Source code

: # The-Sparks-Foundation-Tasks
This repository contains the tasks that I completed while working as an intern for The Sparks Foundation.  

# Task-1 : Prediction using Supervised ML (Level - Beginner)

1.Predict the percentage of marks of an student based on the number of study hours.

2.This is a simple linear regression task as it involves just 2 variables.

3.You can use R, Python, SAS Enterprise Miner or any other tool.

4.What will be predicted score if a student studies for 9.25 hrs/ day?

------------------------------------------------------------

YOUR OBJECTIVE.
Reproduce the records, swapping "study hours" for "hours of study" wherever it occurs and keeping everything else the same.

EXERCISE OUTPUT.
Source code

: # The-Sparks-Foundation-Tasks
This repository contains the tasks that I completed while working as an intern for The Sparks Foundation.  

# Task-1 : Prediction using Supervised ML (Level - Beginner)

1.Predict the percentage of marks of an student based on the number of hours of study.

2.This is a simple linear regression task as it involves just 2 variables.

3.You can use R, Python, SAS Enterprise Miner or any other tool.

4.What will be predicted score if a student studies for 9.25 hrs/ day?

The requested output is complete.